Что же наследуют такие художники, как Леонов? В начале своего писательского пути он мог насмотреться «чудес» словесного жонглёрства, салонного служения самоназначенных «гениев» литературы, много другого на обочинах искусства. Но он не поддался искусам, потому что чувствовал направляющую руку великих предтеч:

«Ни Пушкин и Лермонтов, ни Толстой и Тургенев, ни Бунин и Чехов, ни Достоевский и Тютчев — никто из них не сумел бы занять своё почётное место в мировом искусстве и вечности, если бы не отросли они от народного корневища».

«Вот нам, можно не сомневаться, и подтекст „Русского леса“, — продолжает Распутин, — книги мудрой и многоструйной, тревожной и целительной, своего рода охранной грамоты русской жизни. После неё Леонов по праву встал рядом с Тургеневым и Толстым. Усекновения не получилось. „Русский лес — это русские люди“, — считал и сам Леонид Максимович, и в этом, слишком, казалось бы, простом уподоблении так много верного — от нашей сращённости с родной природой, матерью-природой, говорим мы, давшей нам особые и душу, и веру, и психологию, и характер, от излишней, какой-то древней, эндемичной доверчивости, от которой много страдали и страдаем мы, — от всего этого, произросшего в нас за века, и до вырубок нас как народа то от завоевателей, то от властителей, то от грицианских, ведущих себя в России как на лесосеке. Но одновременно это уподобление говорит о нашей отличительной цепкости, закреплённости в почве: русский человек может сломаться на выросте, но из земли его не вывернуть. И живём мы столь же настоящим, сколь и отшедшим; когда взялись выдавливать из нас историческую память, укороченным оказался и наш взгляд в будущее, обернувшийся теперешними бедствиями».
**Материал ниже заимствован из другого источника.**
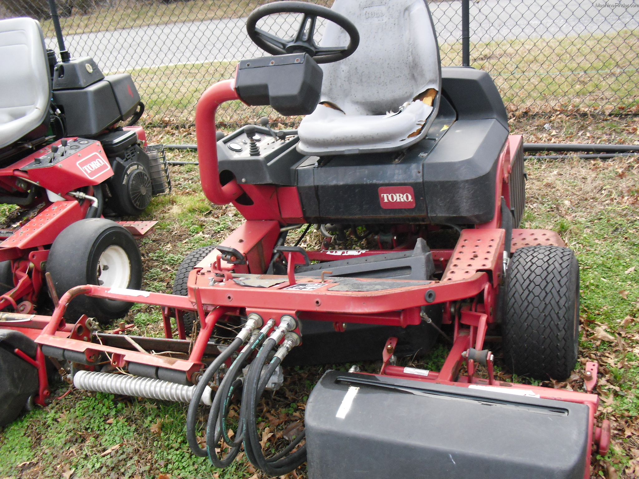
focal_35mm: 36
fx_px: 665
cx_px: 320
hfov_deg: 51.4
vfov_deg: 39.7
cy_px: 240
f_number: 3.1
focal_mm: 6.3
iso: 200
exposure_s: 1/80
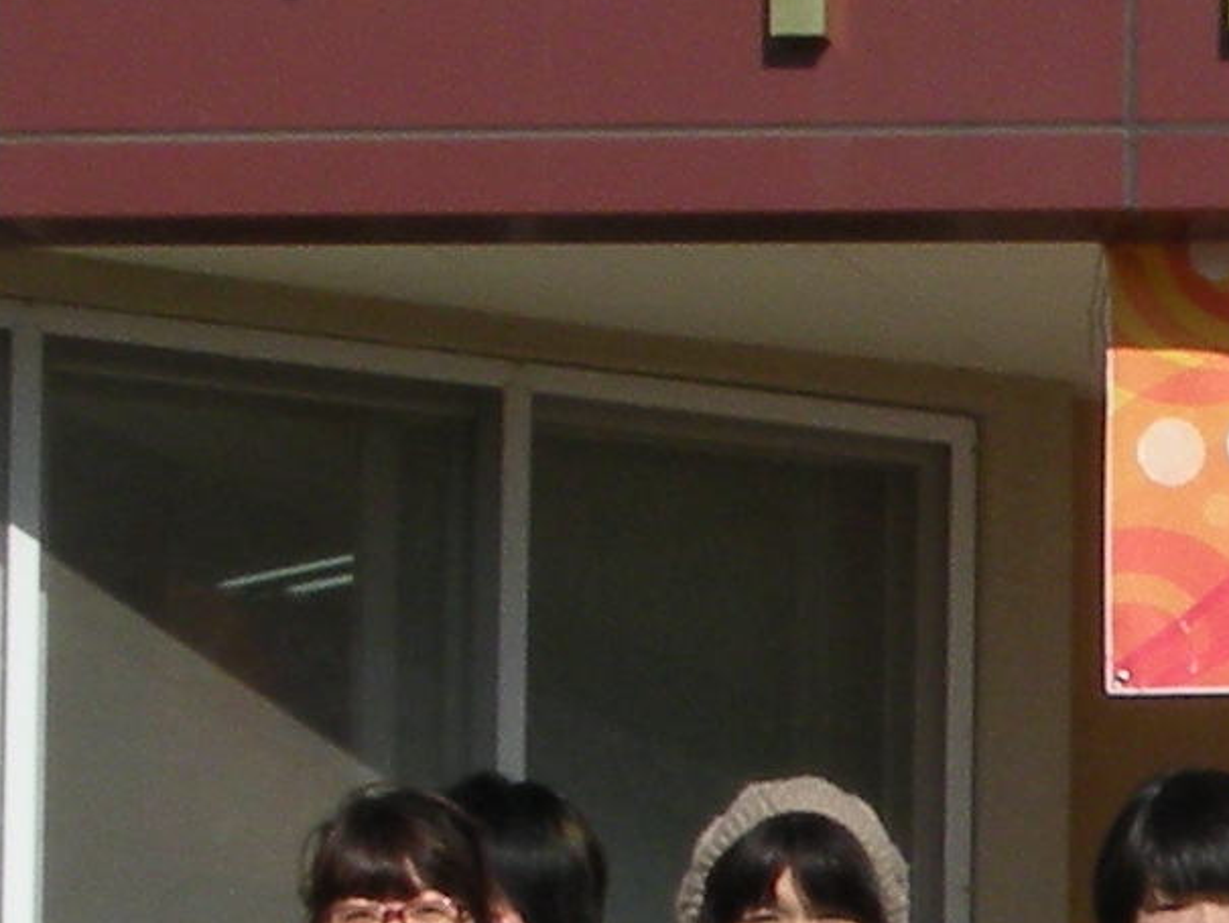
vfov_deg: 7.4
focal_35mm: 199
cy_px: 1334
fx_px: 7067
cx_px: 2421
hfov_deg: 9.3
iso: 64
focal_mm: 5.8
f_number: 8
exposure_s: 1/321
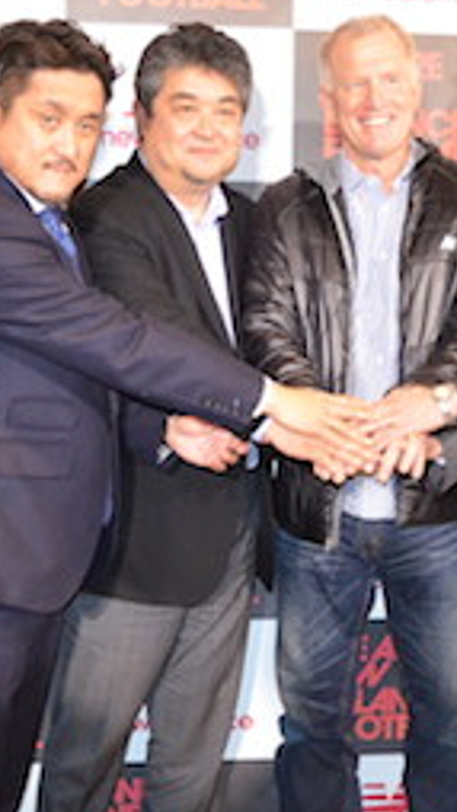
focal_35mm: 74
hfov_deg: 16.3
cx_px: 224
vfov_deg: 28.4
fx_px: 1593
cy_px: 539
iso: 2500
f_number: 3.8
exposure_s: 1/60
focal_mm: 20
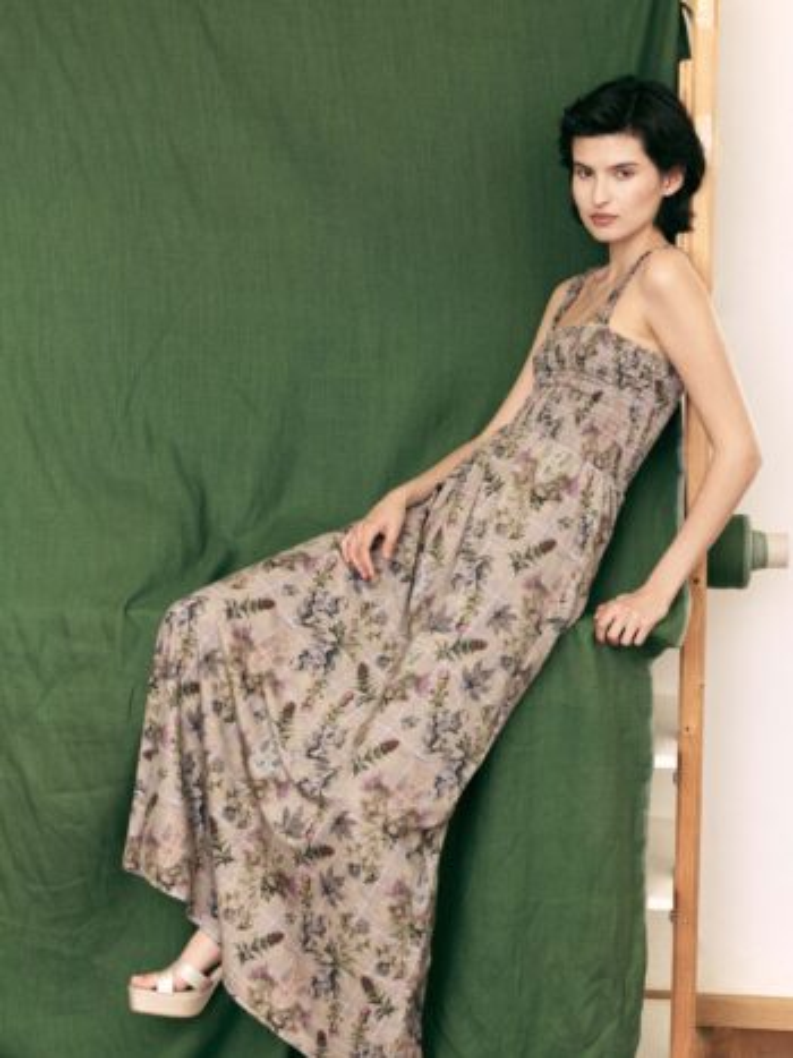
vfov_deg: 30.7
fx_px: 1925
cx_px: 396
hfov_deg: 23.3
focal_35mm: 63
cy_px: 529
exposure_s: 1/400
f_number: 4
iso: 800
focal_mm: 80
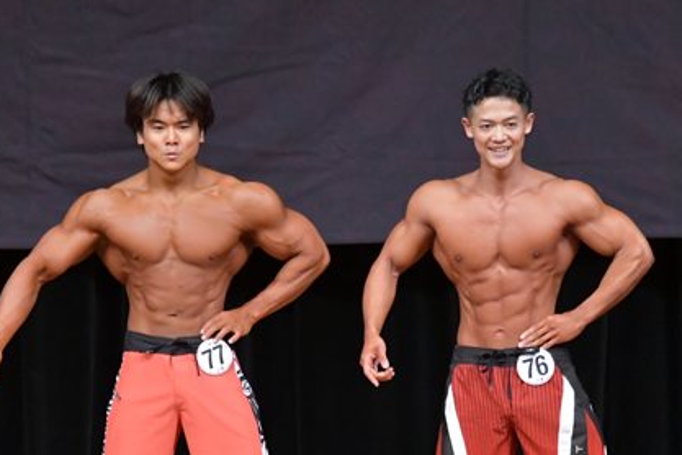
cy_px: 383
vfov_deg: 2.9
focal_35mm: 474
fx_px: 8979
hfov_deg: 4.3
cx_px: 282
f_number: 5.6
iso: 5000
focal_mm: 170
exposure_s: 1/400
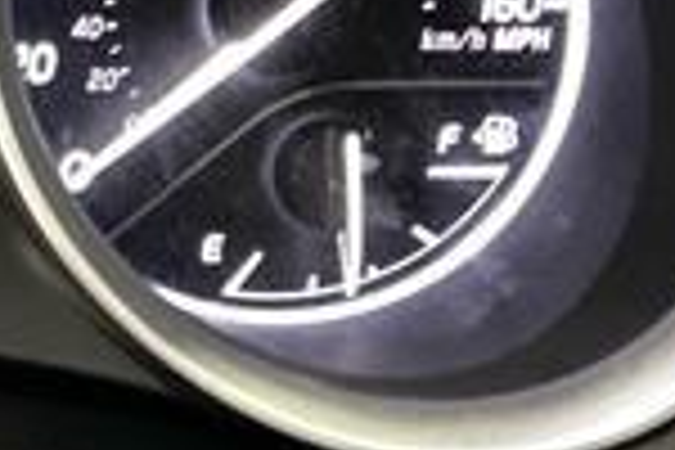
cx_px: -554
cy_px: -72
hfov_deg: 15.3
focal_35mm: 115
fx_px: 2156
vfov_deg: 11.7
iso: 1000
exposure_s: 1/24
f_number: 1.5
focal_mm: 5.7
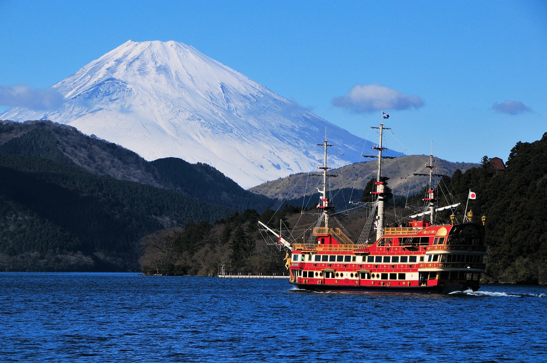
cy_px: 182
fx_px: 2390
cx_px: 274
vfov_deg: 8.7
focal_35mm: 158
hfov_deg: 13.1
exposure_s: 1/320
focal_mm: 105
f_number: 16
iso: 200
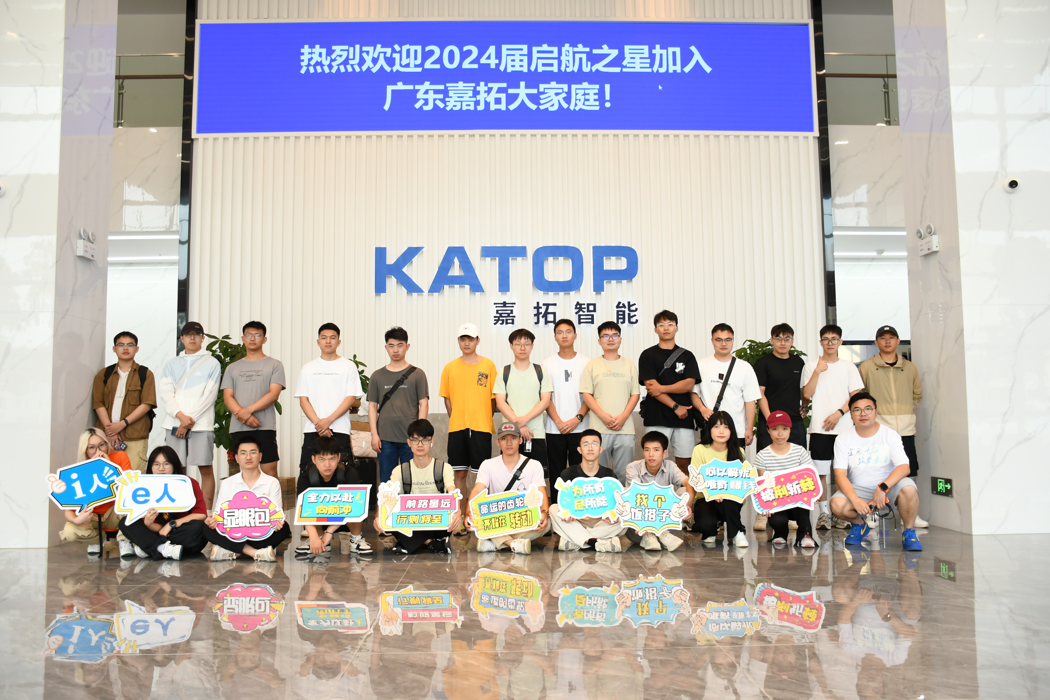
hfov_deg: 61.9
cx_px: 525
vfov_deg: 43.6
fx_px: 875
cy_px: 350
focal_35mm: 30
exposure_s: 1/100
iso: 500
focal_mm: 20
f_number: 3.5
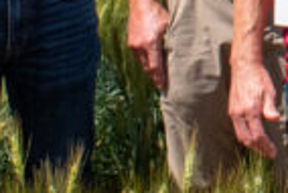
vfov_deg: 4.5
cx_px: 539
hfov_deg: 6.6
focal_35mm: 303
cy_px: -245
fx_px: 2426
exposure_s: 1/800
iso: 500
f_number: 14
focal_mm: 28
Как бывает только тогда, когда перед тобой произведения подлинно национального искусства, книги Леонида Леонова подталкивают к размышлениям о русскости его героев. В этом нет и намёка на какую-то избранность или превосходство народа, к которому они принадлежат; в этом только выявление коренных черт нации, которые нужно развивать, на которые нужно опираться в дружеской семье народов. И Распутин ведёт разговор именно об этом, не заказанном никакому другому народу, благо что сочинения нашего классика — очень веские аргументы в такой беседе:

«Русский человек должен быть откровенно русским. В этом его спасение. Уходящий век оказался для нас неимоверно тяжёлым, вызвавшим и нравственные, и физические, и психические потери. Сначала нас пытались лишить души, затем памяти, самого русского имени, теперь — нажитого предками достояния. Тем паче не сгибаться, не таиться, не убирать глаз без всяких оговорок. Нет сомнения, что это требование к себе было одним из главных, если не самым главным, с чем прошёл Леонид Леонов всю жизнь и что помогало ему оставаться честным человеком и художником. И это был не принцип, не волевое решение, не некое нарочитое украшение достоинства, а образ жизни, органическое поведение национально здорового человека. „Я есмь русский“ — пусть эта гордость будет первой и самой ценной наградой, отпущенной природой, которая каждому имени вручила свои индивидуальные черты не для того, чтобы вытеребливать их как перья у пойманной птицы. На склонённую голову хозяин всегда найдётся».